For a perfectionist person, he/she would start to learn as much as possible about language X, so probably would run put of time and ot get it done. On the otehr side, somebody more tricky would just ooutsource it to experts in X or would do something with the objetive in mind to get the boss happy. What approach would you follow here?
And last, given an opened situation like here, where one does not know where to start exactly, how do you do it so you are sure you do not get lost in the way or you do not waste time unncesarily? I mean in terms; "umm, I do not need to learn this" or "I feel I have to go this direction" and so.
Can you recommend books/links?
Thanks
It would have been easier to help you if you had named language X, since I could have pointed you to specific books.

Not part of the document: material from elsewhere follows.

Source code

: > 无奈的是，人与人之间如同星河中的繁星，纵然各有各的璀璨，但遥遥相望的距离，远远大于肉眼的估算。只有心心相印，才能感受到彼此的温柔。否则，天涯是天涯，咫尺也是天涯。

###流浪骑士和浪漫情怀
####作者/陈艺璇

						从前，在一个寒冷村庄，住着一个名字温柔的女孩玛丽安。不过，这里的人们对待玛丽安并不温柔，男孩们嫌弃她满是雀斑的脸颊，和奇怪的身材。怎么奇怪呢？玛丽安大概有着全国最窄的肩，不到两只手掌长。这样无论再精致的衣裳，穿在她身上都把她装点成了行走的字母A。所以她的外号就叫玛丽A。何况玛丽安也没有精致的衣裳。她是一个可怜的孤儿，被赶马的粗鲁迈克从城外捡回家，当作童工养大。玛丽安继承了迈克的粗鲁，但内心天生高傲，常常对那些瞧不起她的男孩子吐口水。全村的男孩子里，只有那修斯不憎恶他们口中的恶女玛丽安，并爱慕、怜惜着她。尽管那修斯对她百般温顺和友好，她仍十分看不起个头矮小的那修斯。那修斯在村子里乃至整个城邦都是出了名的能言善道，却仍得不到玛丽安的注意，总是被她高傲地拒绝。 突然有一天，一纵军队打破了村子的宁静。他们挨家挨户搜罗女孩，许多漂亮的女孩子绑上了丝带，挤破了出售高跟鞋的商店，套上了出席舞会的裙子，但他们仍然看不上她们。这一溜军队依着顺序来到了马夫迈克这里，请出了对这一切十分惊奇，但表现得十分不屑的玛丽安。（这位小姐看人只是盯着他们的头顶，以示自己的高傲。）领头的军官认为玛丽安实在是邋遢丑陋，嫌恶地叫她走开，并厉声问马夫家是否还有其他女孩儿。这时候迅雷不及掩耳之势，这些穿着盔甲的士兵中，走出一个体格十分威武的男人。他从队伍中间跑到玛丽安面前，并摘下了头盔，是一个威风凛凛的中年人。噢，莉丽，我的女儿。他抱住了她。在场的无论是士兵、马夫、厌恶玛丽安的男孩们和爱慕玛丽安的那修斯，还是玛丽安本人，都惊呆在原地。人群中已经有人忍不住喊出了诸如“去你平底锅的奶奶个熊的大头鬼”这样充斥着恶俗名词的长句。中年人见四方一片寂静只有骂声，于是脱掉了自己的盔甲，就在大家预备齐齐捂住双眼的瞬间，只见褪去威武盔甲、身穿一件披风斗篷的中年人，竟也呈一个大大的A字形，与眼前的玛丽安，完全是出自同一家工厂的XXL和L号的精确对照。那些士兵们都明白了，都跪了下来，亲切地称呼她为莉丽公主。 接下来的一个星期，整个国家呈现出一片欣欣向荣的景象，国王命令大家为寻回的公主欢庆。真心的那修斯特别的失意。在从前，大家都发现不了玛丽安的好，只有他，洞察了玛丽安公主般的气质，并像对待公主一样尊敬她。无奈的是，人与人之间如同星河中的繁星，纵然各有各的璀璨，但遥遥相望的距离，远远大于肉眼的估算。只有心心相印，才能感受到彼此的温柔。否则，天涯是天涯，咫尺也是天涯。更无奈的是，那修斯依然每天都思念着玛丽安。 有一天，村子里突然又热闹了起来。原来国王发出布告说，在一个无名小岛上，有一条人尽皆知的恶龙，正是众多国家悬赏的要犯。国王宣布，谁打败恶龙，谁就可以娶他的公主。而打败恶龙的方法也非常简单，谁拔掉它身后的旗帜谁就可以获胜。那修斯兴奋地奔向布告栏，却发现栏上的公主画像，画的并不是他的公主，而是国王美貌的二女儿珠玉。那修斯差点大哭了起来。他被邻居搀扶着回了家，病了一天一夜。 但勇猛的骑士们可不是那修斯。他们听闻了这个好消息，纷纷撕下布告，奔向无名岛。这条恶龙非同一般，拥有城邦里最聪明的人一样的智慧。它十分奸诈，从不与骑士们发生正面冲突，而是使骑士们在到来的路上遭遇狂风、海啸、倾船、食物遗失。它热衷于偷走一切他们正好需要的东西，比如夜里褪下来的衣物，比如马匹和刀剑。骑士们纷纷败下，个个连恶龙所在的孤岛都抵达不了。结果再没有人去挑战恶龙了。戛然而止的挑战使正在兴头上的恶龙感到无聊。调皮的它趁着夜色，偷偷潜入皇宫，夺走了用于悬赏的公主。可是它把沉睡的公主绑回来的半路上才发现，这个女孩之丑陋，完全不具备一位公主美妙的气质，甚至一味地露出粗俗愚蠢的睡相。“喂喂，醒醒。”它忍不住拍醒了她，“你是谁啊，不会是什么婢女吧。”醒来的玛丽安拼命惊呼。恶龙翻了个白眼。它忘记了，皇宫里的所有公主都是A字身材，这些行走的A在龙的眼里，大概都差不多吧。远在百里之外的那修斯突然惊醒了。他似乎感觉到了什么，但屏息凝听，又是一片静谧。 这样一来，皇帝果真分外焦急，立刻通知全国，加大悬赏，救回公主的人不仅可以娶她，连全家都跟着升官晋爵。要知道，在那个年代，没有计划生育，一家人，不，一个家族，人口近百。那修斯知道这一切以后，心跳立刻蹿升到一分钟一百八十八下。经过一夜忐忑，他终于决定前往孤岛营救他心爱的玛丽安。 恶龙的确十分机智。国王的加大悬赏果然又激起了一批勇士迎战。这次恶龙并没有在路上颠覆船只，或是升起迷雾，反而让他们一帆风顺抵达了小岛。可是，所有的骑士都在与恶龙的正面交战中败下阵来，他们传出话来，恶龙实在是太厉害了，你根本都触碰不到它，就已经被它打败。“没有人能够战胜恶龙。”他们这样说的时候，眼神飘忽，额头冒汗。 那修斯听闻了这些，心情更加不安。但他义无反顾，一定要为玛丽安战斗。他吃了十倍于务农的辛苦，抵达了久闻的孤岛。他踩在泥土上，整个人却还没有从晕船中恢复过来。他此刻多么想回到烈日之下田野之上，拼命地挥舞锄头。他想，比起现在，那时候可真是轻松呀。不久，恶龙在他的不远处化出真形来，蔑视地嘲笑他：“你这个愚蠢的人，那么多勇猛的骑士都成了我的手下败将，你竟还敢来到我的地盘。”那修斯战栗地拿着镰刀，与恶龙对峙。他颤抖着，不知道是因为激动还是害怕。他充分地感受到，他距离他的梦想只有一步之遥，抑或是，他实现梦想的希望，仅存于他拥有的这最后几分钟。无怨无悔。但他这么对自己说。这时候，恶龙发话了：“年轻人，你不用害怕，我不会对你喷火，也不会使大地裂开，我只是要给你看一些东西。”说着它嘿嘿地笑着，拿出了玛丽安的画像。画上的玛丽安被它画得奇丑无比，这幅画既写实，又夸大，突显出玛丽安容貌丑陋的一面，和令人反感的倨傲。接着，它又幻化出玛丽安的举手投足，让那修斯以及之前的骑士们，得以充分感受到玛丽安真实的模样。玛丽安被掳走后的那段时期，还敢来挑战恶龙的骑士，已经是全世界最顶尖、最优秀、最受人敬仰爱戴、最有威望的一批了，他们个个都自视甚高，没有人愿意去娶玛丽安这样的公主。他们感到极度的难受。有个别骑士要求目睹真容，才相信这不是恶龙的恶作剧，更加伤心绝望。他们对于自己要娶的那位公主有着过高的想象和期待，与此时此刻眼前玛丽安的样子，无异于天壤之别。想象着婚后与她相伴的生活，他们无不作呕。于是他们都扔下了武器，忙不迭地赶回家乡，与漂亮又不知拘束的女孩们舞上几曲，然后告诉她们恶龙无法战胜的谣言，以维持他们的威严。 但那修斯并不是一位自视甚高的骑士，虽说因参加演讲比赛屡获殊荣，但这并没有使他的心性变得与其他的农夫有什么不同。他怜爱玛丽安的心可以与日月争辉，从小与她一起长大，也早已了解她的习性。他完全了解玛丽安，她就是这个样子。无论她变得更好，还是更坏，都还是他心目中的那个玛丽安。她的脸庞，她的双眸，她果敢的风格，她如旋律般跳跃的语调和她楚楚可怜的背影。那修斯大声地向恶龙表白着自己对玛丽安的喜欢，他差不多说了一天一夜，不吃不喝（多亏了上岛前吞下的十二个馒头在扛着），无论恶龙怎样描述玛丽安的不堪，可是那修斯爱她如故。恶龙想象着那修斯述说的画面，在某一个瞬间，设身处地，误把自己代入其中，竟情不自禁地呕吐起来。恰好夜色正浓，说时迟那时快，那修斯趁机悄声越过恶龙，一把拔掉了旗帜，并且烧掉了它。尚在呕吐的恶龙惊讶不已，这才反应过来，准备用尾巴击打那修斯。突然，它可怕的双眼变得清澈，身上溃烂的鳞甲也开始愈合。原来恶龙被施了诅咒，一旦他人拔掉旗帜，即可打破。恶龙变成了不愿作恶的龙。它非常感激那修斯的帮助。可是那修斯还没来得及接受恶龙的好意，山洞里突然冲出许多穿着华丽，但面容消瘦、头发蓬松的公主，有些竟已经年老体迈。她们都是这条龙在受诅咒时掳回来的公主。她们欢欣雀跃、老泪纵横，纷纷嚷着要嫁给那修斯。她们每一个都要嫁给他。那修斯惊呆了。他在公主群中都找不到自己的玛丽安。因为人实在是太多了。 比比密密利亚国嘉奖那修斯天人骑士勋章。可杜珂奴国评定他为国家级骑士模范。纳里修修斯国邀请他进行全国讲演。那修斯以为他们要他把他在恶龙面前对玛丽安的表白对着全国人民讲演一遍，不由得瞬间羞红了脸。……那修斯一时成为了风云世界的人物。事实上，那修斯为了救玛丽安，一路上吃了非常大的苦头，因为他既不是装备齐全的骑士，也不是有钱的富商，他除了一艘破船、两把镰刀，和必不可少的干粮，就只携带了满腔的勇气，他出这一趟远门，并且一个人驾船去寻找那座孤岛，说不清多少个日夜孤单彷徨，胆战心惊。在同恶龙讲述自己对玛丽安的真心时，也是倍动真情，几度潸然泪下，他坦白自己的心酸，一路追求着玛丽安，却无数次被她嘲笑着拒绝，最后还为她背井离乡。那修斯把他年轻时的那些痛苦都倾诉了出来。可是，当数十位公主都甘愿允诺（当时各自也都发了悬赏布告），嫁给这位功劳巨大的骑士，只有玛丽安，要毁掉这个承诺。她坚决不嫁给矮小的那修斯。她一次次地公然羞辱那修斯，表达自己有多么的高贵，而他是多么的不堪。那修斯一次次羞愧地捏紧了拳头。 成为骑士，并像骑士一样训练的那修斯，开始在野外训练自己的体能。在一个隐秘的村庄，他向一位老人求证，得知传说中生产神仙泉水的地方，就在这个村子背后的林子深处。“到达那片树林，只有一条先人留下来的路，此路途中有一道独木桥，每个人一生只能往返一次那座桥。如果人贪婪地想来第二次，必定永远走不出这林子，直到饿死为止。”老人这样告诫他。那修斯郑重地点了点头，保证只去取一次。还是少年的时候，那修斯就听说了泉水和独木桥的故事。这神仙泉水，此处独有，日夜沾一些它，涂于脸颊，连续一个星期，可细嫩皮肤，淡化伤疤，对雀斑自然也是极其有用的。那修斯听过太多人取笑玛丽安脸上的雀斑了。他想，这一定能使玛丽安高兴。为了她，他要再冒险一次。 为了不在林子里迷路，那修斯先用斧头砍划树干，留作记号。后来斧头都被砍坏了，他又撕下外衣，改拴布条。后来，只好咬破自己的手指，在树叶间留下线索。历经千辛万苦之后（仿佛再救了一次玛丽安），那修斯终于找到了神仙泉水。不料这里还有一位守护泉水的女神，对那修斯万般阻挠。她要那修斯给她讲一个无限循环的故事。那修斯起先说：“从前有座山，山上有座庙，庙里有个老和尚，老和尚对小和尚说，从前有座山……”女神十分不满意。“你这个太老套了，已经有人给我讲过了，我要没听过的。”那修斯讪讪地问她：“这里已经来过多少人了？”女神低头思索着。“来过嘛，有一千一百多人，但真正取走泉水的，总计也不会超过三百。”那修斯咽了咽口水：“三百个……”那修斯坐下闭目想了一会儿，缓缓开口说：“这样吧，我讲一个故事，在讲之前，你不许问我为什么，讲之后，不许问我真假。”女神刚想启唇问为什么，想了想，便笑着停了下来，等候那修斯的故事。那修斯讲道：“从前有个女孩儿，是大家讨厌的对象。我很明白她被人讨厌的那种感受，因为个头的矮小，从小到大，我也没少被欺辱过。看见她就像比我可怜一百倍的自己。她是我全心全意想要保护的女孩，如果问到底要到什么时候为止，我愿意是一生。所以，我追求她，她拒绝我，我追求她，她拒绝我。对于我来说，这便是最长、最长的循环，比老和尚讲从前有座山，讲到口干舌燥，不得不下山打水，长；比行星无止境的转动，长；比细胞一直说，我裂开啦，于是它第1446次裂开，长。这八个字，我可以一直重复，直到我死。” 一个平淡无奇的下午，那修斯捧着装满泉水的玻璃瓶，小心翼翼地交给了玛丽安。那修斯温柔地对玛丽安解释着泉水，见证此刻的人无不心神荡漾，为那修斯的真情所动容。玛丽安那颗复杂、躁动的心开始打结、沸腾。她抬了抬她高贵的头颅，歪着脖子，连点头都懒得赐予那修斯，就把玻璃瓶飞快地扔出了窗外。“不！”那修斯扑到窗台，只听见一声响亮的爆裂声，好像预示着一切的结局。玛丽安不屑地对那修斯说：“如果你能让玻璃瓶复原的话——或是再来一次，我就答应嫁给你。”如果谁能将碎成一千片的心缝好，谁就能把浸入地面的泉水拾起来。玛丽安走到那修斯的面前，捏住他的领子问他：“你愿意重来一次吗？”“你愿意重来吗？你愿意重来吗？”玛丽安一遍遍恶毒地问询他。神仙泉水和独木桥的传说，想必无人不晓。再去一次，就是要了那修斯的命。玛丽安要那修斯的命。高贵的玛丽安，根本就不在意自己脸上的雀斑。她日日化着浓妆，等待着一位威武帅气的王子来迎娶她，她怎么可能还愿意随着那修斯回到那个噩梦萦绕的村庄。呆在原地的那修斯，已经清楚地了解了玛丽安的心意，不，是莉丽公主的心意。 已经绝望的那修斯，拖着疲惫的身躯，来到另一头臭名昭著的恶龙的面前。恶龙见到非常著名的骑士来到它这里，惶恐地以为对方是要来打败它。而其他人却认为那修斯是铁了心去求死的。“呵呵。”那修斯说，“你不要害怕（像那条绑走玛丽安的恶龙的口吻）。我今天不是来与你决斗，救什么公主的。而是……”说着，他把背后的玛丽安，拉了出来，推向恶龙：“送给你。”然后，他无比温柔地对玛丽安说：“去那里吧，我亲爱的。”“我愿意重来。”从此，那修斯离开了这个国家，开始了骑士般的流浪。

But generally it takes a few weeks of intense work before I feel comfortable with a new language. Then comes the frameworks around that language.
So in my humble opinion you have been given an impossible task if Y is non trivial.
With only 5 days your best bet is read a "Language X in 5 minutes" tutorial and then just google your way through problem Y.
Sure your code might not be "best practices" or even any good at that point, but you delivered and it probably worked.
I am lucky because I can just go to my boss and say: "I need a month or two to become acquainted with X and frame X.Z", but if that is not an option it's time for the great google in the sky.
And learning a new programming language is never a waste of time, it broadens your horizons. :)
I wish you good luck.
I usually start learning new technology by watching some video tutorials with examples of simple projects to get the "spirit" of this technology. After that probably reading some specific articles and tutorials connected to my new task that I'm going to develop. And after little by little start coding and learning. Of course, this is when I'm not going to become a pro in this technology or when I will use it for small period of time.
If it is about a technology that I intend to master in it ... it different - reading books, following some rss feeds from the pros in the area, watching (attending) conferences, usergroups, etc ...
Find a good reference book/site on the new language, and example code that's close to what you want (to use as a starting point). See if you can get a stubbed implementation together quickly, and build in features as you go. Only learn the elements of the language you need to accomplish the task.
If you get stuck on difficult parts of the problem itself, implement bits and pieces in the language you know best, then translate those into the new language.
It really depends on whether the application your boss wants is a temporary fix / trial or a production application. If it's the later you cannot expect to write a decent program having only had 5 days exposure to the language involved - and it'd be a big mistake to attempt to write a production app with that posture.
That said, it's a trail or some of temporary thing they I think you can pick enough to get something working if the task isn't too complex within 5 days especially if it's something more scripty like Perl or PhP you need to pick up.
In terms of how to get a quick start on a language my best advice is to find someone who knows the language well and spend some time with them.